Generate example data¶

Thoughout this notebook we will be working wigh generated data that looks like this:

In [3]:

# initialize pertrubation rotation
angle = pi / 4
R_true = np.array([[cos(angle), -sin(angle)], 
                   [sin(angle),  cos(angle)]])
t_true = np.array([[-2], [5]])

# Generate data as a list of 2d points
num_points = 30
true_data = np.zeros((2, num_points))
true_data[0, :] = range(0, num_points)
true_data[1, :] = 0.2 * true_data[0, :] * np.sin(0.5 * true_data[0, :]) 
# Move the data
moved_data = R_true.dot(true_data) + t_true

# Assign to variables we use in formulas.
Q = true_data
P = moved_data

plot_data(moved_data, true_data, "P: moved data", "Q: true data")
plt.show()

Correspondences computation¶

We compute correspondences from $P$ to $Q$, i.e. for every $p_i$ we search the closest $q_j$ to it.

In [4]:

def get_correspondence_indices(P, Q):
    """For each point in P find closest one in Q."""
    p_size = P.shape[1]
    q_size = Q.shape[1]
    correspondences = []
    for i in range(p_size):
        p_point = P[:, i]
        min_dist = sys.maxsize
        chosen_idx = -1
        for j in range(q_size):
            q_point = Q[:, j]
            dist = np.linalg.norm(q_point - p_point)
            if dist < min_dist:
                min_dist = dist
                chosen_idx = j
        correspondences.append((i, chosen_idx))
    return correspondences

def draw_correspondeces(P, Q, correspondences, ax):
    label_added = False
    for i, j in correspondences:
        x = [P[0, i], Q[0, j]]
        y = [P[1, i], Q[1, j]]
        if not label_added:
            ax.plot(x, y, color='grey', label='correpondences')
            label_added = True
        else:
            ax.plot(x, y, color='grey')
    ax.legend()

ICP based on SVD¶

Tldr version.

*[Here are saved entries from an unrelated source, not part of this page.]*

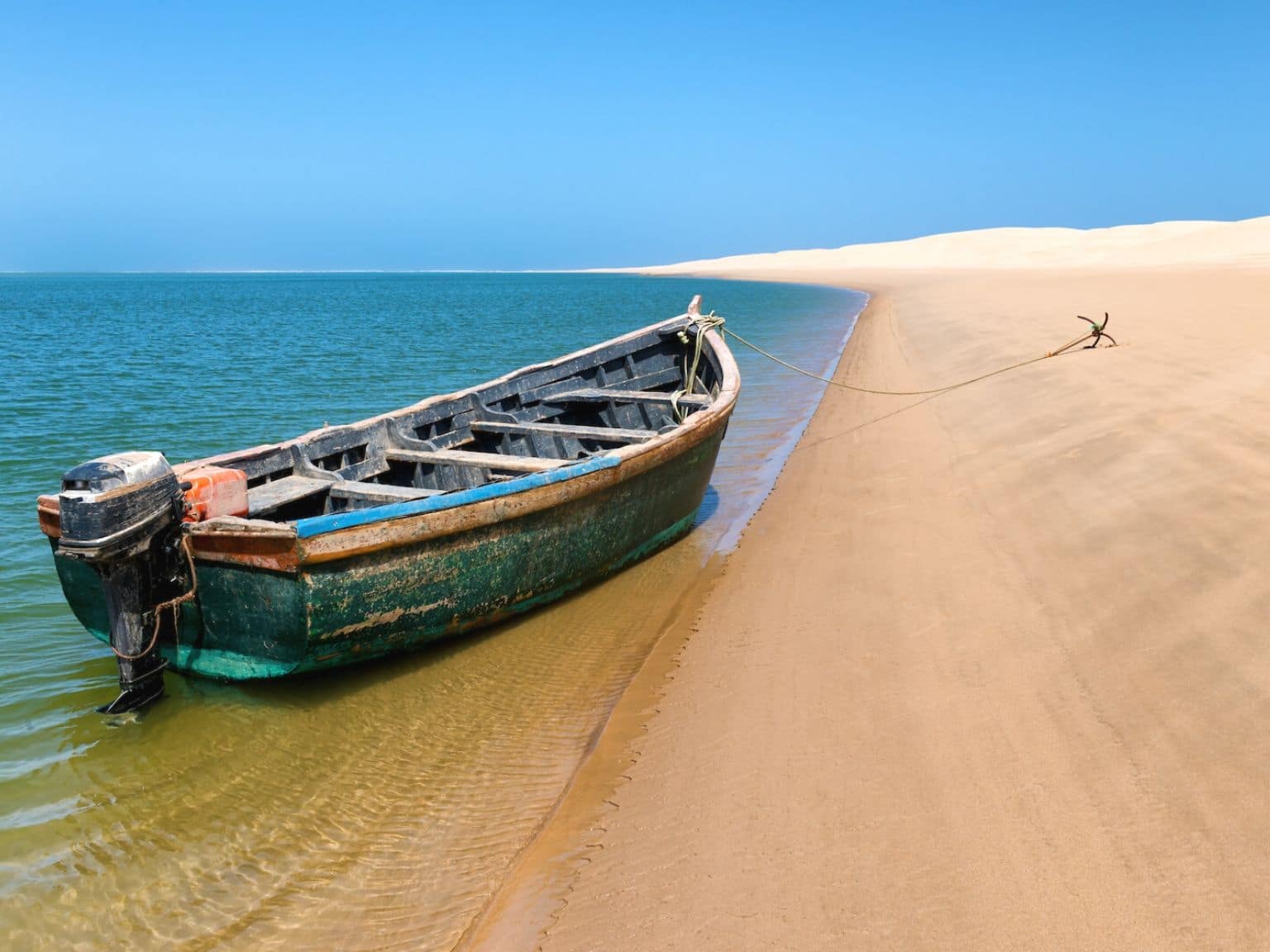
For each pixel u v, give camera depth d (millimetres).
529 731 4984
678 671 5418
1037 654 4449
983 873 3008
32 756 4820
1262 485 5766
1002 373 13086
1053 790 3369
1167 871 2836
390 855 3945
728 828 3605
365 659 5629
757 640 5570
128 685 5137
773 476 10555
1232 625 4145
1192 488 6023
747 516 8969
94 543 4617
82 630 6523
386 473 8273
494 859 3861
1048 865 2979
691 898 3230
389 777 4574
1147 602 4633
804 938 2893
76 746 4910
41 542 8406
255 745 4906
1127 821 3105
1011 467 8008
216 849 4043
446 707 5281
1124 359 11453
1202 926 2596
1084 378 10820
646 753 4469
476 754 4762
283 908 3635
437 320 45469
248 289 117062
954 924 2807
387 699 5391
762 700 4684
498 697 5406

If the scans would match exactly, their cross-covariance would be identity. Therefore, we can iteratively optimize their cross-covariance to be as close as possible to an identity matrix by applying transformations to $P$. Let's dive into details.

Single iteration¶

In a single iteration we assume that the correspondences are known. We can compute the cross-covariance between the corresponding points. Let $C = \{\{i,j\}:p_i \leftrightarrow q_j\}$ be a set of all correspondences, also $|C| = N$. Then, the cross-covariance $K$ is computed as:

\begin{eqnarray} K &=& E [(q_i - \mu_Q)(p_i - \mu_P)^T] \\ &=& \frac{1}{N}\sum_{\{i,j\} \in C}{(q_i - \mu_Q)(p_i - \mu_P)^T} \\ &\sim& \sum_{\{i,j\} \in C}{(q_i - \mu_Q)(p_i - \mu_P)^T} \end{eqnarray}

Each point has two dimentions, that is $p_i, q_j \in {\rm I\!R}^2$, thus cross-covariance has the form of (we drop indices $i$ and $j$ for notation simplicity):

\begin{equation} K = \begin{bmatrix} cov(p_x, q_x) & cov(p_x, q_y) \\ cov(p_y, q_x) & cov(p_y, q_y) \end{bmatrix} \end{equation}

Intuition: Intuitevely, cross-covariance tells us how a coordinate of point $q$ changes with the change of $p$ coorinate, i.e. $cov(p_x, q_x)$ tells us how the $x$ coordinate of $q$ will change with the change in $x$ coordinate of $p$ given that the points are corresponding. Ideal cross-covariance matrix is an identity matrix, i.e., we want the $x$ coordinates to be ideally correlated between the scans $P$ and $Q$, while there should be no correlation between the $x$ coorinate of points from $P$ to the $y$ coordinate of points in $Q$. In our case, however, the position of $P$ is derived from the position of $Q$ through some rotation $R$ and translation $t$. Therefore, whenever we would move the scan $Q$, scan $P$ would move in a related way, but pertrubed through the rotation and translation applied, making the cross-covariance matrix non-identity.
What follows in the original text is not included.